Pier

Pier

Janine Oshiro
Alice James Books, 2011
ISBN: 978-1-882295-88-3 

ADRIFT, TACK, WAKE

Elisabeth Whitehead

                                                         In the wrist is a bone like a boat.
                                                         I have been a long time out of water.

If you ever decide to walk out as far as the pier, you might see the white-weathered boards set shoulder to shoulder like soft-worn piano keys.  For a while, you might imagine that this is a road through water, where you will be held, momentarily suspended.  Water and air, earth and arc, interior and surface, permanence and ghost, you watch the water below the boards churn.  Sometimes, if you stand still enough, you can see the center point.

One: Adrift 

                                                         The hem let its water down.

Janine Oshiro’s first collection of poems, Pier (winner of Alice James Books’ Kundiman Poetry Prize), follows the quiet navigation of a child through the landscape of great loss.  At the center of this book is the speaker’s grief over the death of a parent (a mother) at a young age and the beginning realization of one’s own impermanence.   Our houses are made of paper, Oshiro says.  One: Adrift: A child struggles with the boundaries between death and life, the blurry line that distinguishes mother from young daughter.  Sometimes the daughter stands in between rooms, in a slender hallway, wondering which way, and sometimes she searches for a still, white resting place.   

Two: Tack

After loss, in its anniversary of days, one walks carefully through wounds, hyper-alert. There is the impulse, the need to reinvent / reconfigure / hold down the world and our place in it. And so, in Oshiro’s poems there is a new world envisioned that dreams its players, performers and audience alike.  Worlds are fashioned, acres created, stages set, choruses sung, daughters orchestrated and set in houses.  There is a new logic of loss, with all its new rules, reflected in the sleeper’s eye.  There is sometimes a man who dances. 

                                                         his hands move like white blossoms.
                                                         I take the branch
                                                         and shake it.
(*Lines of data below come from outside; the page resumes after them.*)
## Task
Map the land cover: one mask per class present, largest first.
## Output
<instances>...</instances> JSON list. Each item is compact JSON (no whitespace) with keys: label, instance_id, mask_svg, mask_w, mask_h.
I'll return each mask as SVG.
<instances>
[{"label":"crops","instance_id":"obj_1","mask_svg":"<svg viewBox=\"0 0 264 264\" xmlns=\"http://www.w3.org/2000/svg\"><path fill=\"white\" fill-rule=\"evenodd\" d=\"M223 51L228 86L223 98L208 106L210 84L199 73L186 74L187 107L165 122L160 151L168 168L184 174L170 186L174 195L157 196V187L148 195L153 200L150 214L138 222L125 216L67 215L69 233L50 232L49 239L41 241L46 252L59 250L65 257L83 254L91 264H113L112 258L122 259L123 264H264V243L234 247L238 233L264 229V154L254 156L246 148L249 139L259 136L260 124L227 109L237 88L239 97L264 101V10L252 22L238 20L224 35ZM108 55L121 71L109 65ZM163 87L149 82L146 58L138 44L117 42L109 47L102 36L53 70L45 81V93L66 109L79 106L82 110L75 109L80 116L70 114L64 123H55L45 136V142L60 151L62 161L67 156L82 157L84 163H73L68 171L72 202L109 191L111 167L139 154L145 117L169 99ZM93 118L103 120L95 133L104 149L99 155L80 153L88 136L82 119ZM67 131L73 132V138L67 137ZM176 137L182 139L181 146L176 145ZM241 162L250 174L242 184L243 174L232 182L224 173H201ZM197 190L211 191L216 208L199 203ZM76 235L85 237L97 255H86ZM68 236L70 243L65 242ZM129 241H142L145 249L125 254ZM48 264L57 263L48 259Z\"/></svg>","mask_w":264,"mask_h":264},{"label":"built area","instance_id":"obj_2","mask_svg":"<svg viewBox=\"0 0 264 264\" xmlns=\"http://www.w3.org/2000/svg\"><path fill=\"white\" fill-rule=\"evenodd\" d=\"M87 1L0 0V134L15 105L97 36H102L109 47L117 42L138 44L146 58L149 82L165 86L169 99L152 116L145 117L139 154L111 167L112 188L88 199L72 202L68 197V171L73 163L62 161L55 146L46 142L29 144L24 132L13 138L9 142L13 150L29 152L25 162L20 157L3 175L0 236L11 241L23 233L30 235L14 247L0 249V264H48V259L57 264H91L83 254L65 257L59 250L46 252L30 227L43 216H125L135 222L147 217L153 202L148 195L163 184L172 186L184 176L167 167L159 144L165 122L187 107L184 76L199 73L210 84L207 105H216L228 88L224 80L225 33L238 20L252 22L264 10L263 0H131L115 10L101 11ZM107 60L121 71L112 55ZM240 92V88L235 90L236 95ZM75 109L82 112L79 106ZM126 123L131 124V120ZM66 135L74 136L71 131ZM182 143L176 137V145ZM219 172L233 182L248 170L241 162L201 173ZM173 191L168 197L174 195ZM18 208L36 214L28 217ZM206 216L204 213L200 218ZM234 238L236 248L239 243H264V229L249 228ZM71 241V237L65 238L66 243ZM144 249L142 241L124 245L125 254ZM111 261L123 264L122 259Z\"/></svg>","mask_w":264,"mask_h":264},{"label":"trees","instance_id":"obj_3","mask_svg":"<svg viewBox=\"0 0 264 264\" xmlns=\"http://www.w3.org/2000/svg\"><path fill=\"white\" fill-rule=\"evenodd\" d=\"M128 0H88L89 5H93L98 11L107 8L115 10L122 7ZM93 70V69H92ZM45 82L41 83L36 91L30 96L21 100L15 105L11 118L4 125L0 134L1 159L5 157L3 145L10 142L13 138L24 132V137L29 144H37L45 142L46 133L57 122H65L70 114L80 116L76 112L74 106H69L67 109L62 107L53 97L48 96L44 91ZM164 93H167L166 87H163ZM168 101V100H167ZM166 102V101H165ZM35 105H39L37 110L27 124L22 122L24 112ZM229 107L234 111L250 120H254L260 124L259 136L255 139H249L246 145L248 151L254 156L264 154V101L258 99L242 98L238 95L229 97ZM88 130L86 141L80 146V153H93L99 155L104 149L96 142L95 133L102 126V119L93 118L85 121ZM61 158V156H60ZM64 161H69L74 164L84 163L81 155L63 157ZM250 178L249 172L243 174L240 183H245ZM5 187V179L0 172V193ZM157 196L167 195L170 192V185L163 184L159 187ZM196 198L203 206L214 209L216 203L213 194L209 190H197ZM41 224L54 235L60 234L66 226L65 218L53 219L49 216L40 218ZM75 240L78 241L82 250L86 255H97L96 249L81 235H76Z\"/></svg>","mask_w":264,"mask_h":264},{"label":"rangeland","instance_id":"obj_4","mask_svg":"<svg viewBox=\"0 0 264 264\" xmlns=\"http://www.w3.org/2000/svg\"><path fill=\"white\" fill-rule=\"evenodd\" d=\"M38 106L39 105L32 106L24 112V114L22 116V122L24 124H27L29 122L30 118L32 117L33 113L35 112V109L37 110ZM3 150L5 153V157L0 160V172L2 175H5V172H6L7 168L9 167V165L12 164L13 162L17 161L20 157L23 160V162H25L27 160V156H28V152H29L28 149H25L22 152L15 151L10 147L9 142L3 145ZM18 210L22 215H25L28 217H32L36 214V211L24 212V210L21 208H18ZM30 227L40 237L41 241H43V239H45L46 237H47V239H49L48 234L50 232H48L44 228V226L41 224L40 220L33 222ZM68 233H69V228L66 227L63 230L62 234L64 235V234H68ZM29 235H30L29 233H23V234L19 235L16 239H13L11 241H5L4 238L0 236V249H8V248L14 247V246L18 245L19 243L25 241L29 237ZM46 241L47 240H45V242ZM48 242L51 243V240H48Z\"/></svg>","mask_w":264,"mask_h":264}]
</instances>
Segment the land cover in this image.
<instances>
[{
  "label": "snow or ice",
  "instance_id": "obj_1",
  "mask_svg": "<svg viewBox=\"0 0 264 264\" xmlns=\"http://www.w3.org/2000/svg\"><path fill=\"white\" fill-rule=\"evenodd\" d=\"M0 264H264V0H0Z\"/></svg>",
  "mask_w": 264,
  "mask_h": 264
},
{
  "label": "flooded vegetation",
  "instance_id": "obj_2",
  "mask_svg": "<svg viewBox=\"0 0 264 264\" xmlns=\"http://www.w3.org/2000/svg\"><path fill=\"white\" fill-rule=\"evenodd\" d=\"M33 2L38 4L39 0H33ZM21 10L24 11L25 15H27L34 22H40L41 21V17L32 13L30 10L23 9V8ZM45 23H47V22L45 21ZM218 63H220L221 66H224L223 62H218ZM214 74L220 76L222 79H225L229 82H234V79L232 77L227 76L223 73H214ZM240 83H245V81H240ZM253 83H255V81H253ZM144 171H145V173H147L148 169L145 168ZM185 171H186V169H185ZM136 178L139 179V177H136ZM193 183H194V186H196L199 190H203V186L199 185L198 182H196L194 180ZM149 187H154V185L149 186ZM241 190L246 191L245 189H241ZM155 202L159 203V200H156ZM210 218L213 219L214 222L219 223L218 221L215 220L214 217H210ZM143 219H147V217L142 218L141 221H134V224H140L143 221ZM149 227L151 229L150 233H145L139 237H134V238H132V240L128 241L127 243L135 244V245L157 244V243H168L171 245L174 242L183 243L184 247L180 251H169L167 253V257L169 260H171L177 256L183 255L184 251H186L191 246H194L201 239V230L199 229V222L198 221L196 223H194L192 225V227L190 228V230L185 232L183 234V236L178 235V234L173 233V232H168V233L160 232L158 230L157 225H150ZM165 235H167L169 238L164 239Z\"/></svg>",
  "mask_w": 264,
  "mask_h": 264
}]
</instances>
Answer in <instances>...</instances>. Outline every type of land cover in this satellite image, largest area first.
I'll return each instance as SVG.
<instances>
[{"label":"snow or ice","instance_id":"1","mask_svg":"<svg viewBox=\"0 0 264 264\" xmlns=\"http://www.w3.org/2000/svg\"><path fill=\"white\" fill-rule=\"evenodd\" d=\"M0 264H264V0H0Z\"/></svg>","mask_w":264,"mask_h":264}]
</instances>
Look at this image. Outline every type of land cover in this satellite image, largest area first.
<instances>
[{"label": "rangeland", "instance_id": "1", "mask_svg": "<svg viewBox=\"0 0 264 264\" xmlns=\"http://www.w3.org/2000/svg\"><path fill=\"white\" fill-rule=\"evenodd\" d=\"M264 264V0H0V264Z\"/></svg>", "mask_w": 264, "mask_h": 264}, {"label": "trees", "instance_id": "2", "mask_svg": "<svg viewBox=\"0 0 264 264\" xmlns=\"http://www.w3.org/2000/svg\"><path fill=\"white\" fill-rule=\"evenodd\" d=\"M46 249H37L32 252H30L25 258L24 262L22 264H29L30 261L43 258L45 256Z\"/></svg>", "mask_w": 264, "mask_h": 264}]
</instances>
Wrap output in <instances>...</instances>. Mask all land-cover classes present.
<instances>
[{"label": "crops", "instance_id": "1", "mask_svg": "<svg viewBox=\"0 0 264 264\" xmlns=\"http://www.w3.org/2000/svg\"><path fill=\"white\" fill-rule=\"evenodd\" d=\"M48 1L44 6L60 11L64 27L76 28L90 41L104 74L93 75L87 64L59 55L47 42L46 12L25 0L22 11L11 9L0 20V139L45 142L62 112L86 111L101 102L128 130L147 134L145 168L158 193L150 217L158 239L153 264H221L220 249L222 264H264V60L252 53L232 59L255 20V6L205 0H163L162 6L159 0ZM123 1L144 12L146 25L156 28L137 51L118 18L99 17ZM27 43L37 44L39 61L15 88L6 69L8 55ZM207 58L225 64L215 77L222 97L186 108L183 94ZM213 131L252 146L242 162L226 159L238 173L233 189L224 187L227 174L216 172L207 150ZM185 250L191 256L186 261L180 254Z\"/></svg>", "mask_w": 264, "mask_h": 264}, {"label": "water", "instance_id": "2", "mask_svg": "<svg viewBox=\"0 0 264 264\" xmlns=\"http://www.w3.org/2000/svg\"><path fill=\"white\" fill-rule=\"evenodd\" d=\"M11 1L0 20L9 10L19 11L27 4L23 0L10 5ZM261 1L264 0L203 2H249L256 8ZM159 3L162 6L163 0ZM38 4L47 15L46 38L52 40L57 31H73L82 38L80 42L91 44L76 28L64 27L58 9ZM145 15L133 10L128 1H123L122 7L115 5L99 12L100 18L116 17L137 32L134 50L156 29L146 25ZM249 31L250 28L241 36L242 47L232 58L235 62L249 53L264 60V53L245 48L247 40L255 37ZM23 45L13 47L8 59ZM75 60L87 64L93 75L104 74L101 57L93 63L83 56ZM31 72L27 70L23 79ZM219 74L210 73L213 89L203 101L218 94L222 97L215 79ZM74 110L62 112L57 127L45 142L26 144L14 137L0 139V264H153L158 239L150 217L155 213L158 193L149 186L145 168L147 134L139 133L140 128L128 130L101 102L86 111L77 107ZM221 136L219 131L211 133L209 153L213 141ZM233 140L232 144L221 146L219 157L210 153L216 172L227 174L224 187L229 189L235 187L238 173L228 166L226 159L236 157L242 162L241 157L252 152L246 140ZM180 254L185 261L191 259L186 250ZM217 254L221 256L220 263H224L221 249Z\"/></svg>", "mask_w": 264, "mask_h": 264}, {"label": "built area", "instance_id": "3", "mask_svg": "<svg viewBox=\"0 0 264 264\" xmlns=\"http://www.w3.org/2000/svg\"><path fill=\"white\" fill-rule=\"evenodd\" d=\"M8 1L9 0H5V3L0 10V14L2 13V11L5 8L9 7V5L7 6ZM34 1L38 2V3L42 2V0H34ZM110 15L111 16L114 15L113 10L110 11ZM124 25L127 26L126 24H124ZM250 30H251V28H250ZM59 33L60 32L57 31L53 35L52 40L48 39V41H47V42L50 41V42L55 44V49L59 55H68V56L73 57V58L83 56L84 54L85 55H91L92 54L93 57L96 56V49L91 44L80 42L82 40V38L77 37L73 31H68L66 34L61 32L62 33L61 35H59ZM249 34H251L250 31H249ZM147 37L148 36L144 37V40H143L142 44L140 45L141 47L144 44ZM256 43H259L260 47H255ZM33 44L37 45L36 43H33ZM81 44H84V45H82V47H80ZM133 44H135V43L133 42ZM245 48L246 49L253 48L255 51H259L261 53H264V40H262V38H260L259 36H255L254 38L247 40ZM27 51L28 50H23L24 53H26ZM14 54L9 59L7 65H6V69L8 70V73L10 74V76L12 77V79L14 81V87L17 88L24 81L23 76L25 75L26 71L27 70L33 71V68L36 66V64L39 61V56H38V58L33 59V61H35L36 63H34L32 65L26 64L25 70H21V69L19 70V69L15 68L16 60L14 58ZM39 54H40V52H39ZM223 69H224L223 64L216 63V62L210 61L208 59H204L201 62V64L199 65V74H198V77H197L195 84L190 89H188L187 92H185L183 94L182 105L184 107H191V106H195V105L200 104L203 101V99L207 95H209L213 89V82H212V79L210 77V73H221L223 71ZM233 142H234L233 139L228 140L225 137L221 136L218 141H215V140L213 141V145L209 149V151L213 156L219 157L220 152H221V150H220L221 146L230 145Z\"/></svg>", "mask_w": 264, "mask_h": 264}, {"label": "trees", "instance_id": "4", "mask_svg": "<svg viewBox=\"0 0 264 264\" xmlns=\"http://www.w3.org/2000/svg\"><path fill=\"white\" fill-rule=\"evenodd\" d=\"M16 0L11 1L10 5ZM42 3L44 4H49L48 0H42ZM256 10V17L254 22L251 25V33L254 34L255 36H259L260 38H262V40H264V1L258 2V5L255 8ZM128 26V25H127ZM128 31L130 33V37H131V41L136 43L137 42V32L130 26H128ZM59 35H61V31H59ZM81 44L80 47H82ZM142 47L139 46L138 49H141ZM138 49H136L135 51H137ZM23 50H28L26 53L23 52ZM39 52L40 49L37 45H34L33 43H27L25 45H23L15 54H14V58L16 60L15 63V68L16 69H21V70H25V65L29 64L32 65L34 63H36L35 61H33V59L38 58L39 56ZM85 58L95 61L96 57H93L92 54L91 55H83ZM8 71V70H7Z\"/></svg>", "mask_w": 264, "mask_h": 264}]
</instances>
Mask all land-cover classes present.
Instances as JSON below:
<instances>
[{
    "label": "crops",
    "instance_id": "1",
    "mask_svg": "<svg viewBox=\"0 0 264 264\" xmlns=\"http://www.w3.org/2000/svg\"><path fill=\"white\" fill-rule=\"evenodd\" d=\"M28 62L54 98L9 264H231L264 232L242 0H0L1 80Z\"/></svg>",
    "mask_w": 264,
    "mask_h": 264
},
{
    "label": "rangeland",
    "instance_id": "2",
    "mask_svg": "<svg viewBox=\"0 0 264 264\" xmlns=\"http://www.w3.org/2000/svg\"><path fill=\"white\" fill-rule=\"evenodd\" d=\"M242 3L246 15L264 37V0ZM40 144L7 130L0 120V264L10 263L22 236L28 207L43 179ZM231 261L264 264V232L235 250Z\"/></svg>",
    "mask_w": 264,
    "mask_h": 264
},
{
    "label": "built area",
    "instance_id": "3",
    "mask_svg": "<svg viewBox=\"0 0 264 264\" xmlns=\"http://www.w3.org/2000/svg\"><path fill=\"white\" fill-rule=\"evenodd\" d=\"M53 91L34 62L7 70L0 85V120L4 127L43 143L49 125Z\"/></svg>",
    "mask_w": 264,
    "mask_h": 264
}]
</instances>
What happens next, it
                                                         is said, is like the rain.

Three: Wake

The speaker is poised to wake, though it is not yet spring.   A dock, even though silenced in ice, will not split.  A bird, half in water, half in ice, will struggle alive.  It is not sleeping, although perhaps at first, it looks to be so.  We wake into part prayer, but its hold is still tenuous.

                                                         I lift my hands
                                                         to bless before
                                                         I blow away
                                                         at night as
                                                         white ashes

Pier is a beautiful book. As I was reading, I found myself thinking of lectio divina, or contemplative reading, a practice of engaging spiritual texts common in monasteries, because in Oshiro’s language there is space created for us as readers to rest.  At the same time, this is a voice of honest search.  By seeking to know itself, it will know itself, and from this place, we trust and follow.  The poems are pulled by tight connections in sound and word. At times, its crisp edges drive us forward.  In the next moment, we are asked to slow down and listen more closely to its resonance. Though each stands individually, the poems are locked up within one another. There is a certain amount of inevitability, as though we are always where we need to be. The poems create a thread, tightly woven, but also expansive, held in their rooms of breath and breadth.  It is space on the page.  It is water: stillness and motion.   

Elisabeth Whitehead

Elisabeth Whitehead grew up in the Washington D.C. area and in Japan.  She currently lives in Winston-Salem, North Carolina where she teaches writing at Wake Forest University.